• **Your assignment**
Please retype the records below exactly, from the first line through the line containing "[923,483,1378,504] [131,511,293,532] was", and leave out any pictures.

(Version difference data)
== Segment start ==

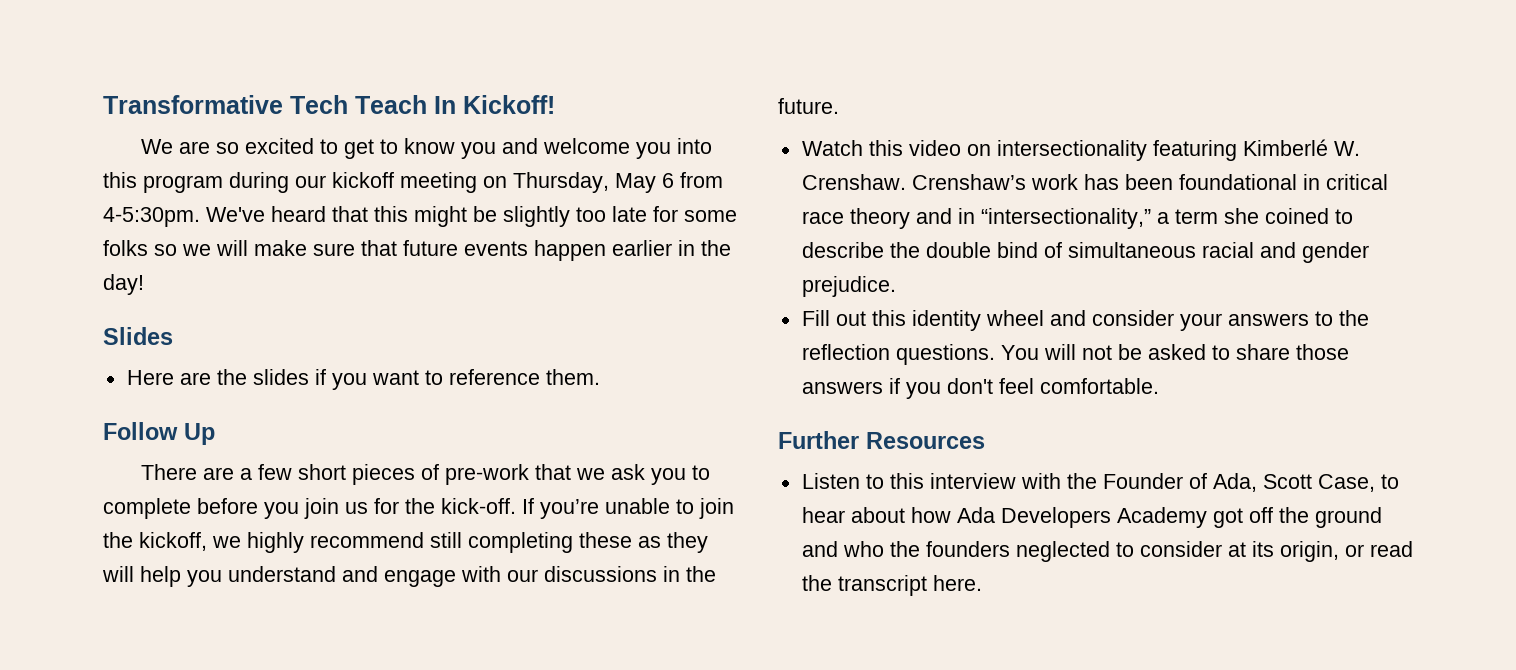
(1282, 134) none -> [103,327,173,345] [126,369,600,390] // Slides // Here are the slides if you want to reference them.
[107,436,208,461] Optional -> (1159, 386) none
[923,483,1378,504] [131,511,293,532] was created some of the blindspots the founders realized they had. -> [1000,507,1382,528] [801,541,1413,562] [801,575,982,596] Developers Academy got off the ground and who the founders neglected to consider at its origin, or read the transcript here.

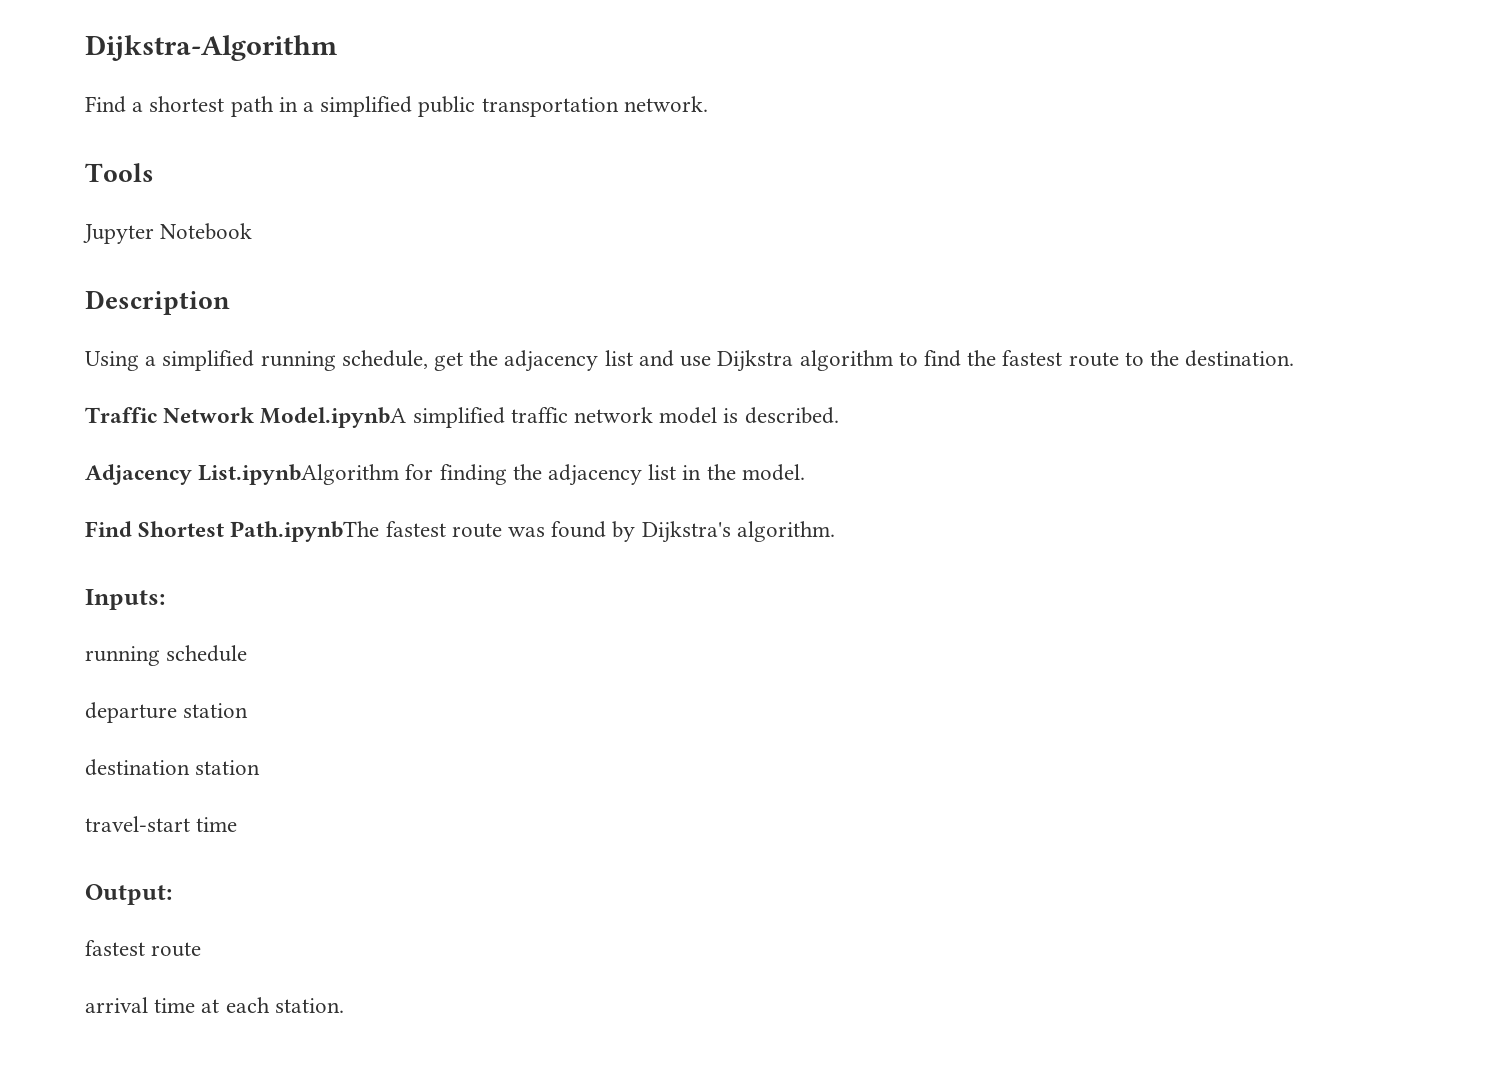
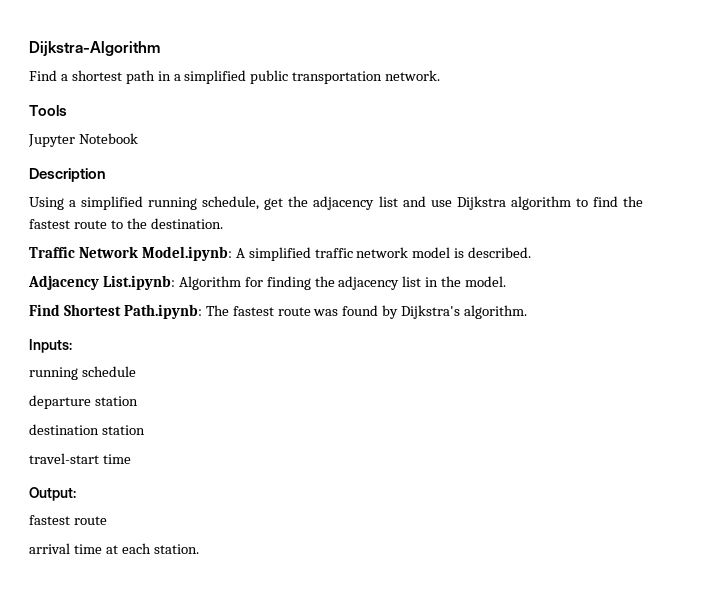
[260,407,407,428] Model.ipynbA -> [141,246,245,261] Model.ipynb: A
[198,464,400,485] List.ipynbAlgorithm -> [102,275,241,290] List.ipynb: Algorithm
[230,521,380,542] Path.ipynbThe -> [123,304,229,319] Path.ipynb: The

== Segment end ==

• **The completed task**
(1282, 134) none -> [103,327,173,345] [126,369,600,390] // Slides // Here are the slides if you want to reference them.
[107,436,208,461] Optional -> (1159, 386) none
[923,483,1378,504] [131,511,293,532] was created some of the blindspots the founders realized they had. -> [1000,507,1382,528] [801,541,1413,562] [801,575,982,596] Developers Academy got off the ground and who the founders neglected to consider at its origin, or read the transcript here.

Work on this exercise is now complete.